John Platt, a third-generation fisherman who lost almost everything in the Exxon Valdez oil spill, said that his pride in his hometown of Cordova persists.
“It is beautiful to this day,” he said. But on especially hot days in the Prince William Sound, he can still see the effects of the disaster bubbling up, especially on the shoreline. “Some of the beaches will have a little oil sheen.”
That’s because most of the 11 million gallons of oil spilled in the Prince William Sound in March 1989 is still there. Cordova was one of the towns most affected by the spill. Yesterday, I wrote about the financial impact of the spill on the area, still being felt today.
However, the social and environmental echoes are still reverberating as well. Platt said that still bubbling up to the surface are instances of suicide, bankruptcy and divorce. But while debt forgiveness, reinvestment and legal settlements can work to ameliorate economic pain, the answers are much more elusive when it comes to the physical and mental landscape of the area hit by the Exxon Valdez two decades ago.

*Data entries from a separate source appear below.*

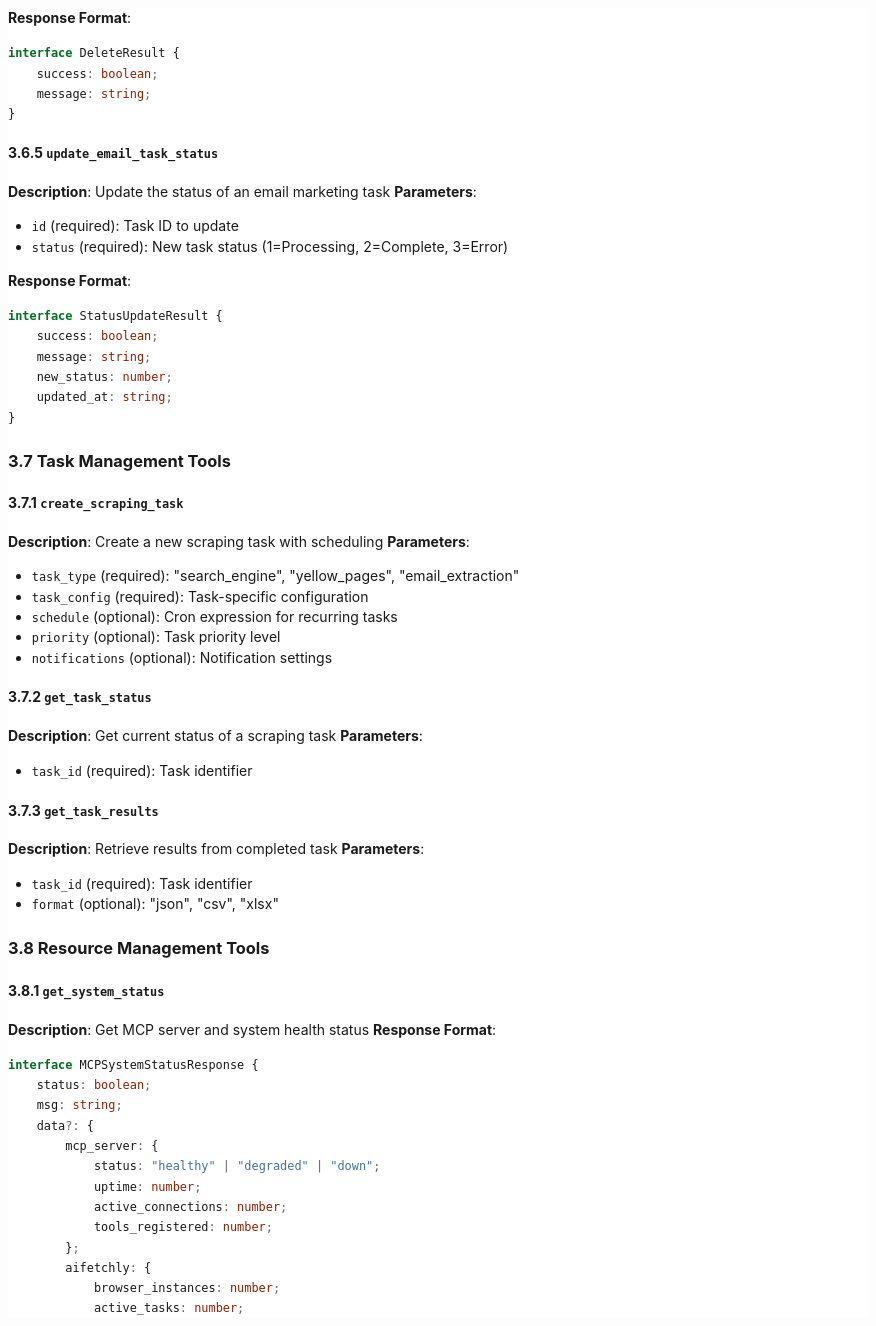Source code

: **Response Format**:
```typescript
interface DeleteResult {
    success: boolean;
    message: string;
}
```

#### 3.6.5 `update_email_task_status`
**Description**: Update the status of an email marketing task
**Parameters**:
- `id` (required): Task ID to update
- `status` (required): New task status (1=Processing, 2=Complete, 3=Error)

**Response Format**:
```typescript
interface StatusUpdateResult {
    success: boolean;
    message: string;
    new_status: number;
    updated_at: string;
}
```

### 3.7 Task Management Tools

#### 3.7.1 `create_scraping_task`
**Description**: Create a new scraping task with scheduling
**Parameters**:
- `task_type` (required): "search_engine", "yellow_pages", "email_extraction"
- `task_config` (required): Task-specific configuration
- `schedule` (optional): Cron expression for recurring tasks
- `priority` (optional): Task priority level
- `notifications` (optional): Notification settings

#### 3.7.2 `get_task_status`
**Description**: Get current status of a scraping task
**Parameters**:
- `task_id` (required): Task identifier

#### 3.7.3 `get_task_results`
**Description**: Retrieve results from completed task
**Parameters**:
- `task_id` (required): Task identifier
- `format` (optional): "json", "csv", "xlsx"

### 3.8 Resource Management Tools

#### 3.8.1 `get_system_status`
**Description**: Get MCP server and system health status
**Response Format**:
```typescript
interface MCPSystemStatusResponse {
    status: boolean;
    msg: string;
    data?: {
        mcp_server: {
            status: "healthy" | "degraded" | "down";
            uptime: number;
            active_connections: number;
            tools_registered: number;
        };
        aifetchly: {
            browser_instances: number;
            active_tasks: number;
```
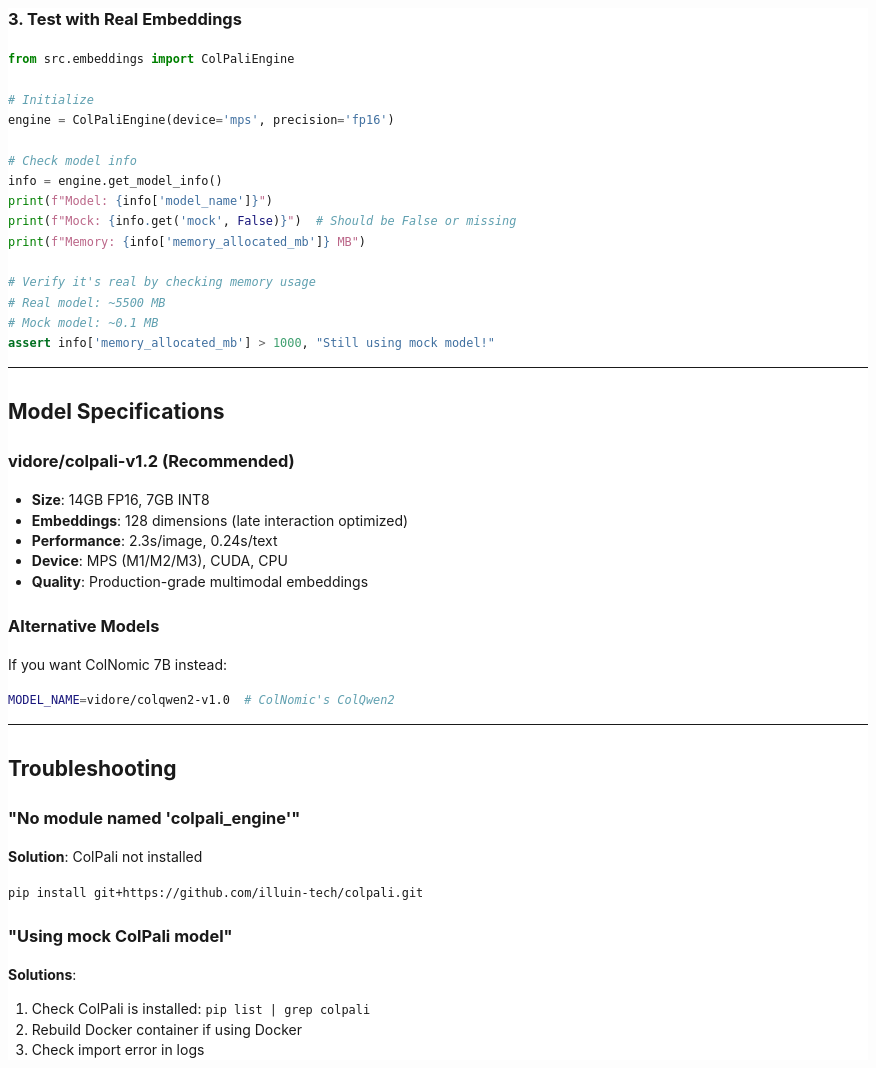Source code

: ### 3. Test with Real Embeddings

```python
from src.embeddings import ColPaliEngine

# Initialize
engine = ColPaliEngine(device='mps', precision='fp16')

# Check model info
info = engine.get_model_info()
print(f"Model: {info['model_name']}")
print(f"Mock: {info.get('mock', False)}")  # Should be False or missing
print(f"Memory: {info['memory_allocated_mb']} MB")

# Verify it's real by checking memory usage
# Real model: ~5500 MB
# Mock model: ~0.1 MB
assert info['memory_allocated_mb'] > 1000, "Still using mock model!"
```

---

## Model Specifications

### vidore/colpali-v1.2 (Recommended)
- **Size**: 14GB FP16, 7GB INT8
- **Embeddings**: 128 dimensions (late interaction optimized)
- **Performance**: 2.3s/image, 0.24s/text
- **Device**: MPS (M1/M2/M3), CUDA, CPU
- **Quality**: Production-grade multimodal embeddings

### Alternative Models

If you want ColNomic 7B instead:
```bash
MODEL_NAME=vidore/colqwen2-v1.0  # ColNomic's ColQwen2
```

---

## Troubleshooting

### "No module named 'colpali_engine'"

**Solution**: ColPali not installed
```bash
pip install git+https://github.com/illuin-tech/colpali.git
```

### "Using mock ColPali model"

**Solutions**:
1. Check ColPali is installed: `pip list | grep colpali`
2. Rebuild Docker container if using Docker
3. Check import error in logs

In a recent interview with In These Times , local fisherwoman and marine biologist Riki Ott talked about the toll the disaster took on the community:
“The stress manifested itself in all manner of horrible things, including substance abuse, alcohol abuse, domestic abuse, depression, PTSD [Post-Traumatic Stress Disorder], isolation, divorce and suicide. These are the so-called ‘non-economic losses’ in a court of law.”
Professor Steven Picou of the University of South Alabama and Professor Duane Gill of Mississippi State University conducted a study from 1989 to 1997 on the psychological effects of the spill, funded mainly by The National Science Foundation and the Prince William Sound Regional Citizens’ Advisory Council. The study  found that while high levels of avoidance behavior and intrusive stress marked the first 18 months of life in Cordova after the disaster, problems persisted for years. In groups studied as late as 1995 , levels of severe depression and anxiety, as well as PTSD were found in double-digit percentages.
The environmental degradation and profound economic loss were compounded by what Picou called the “secondary disaster ” of the prolonged and shady legal dealings.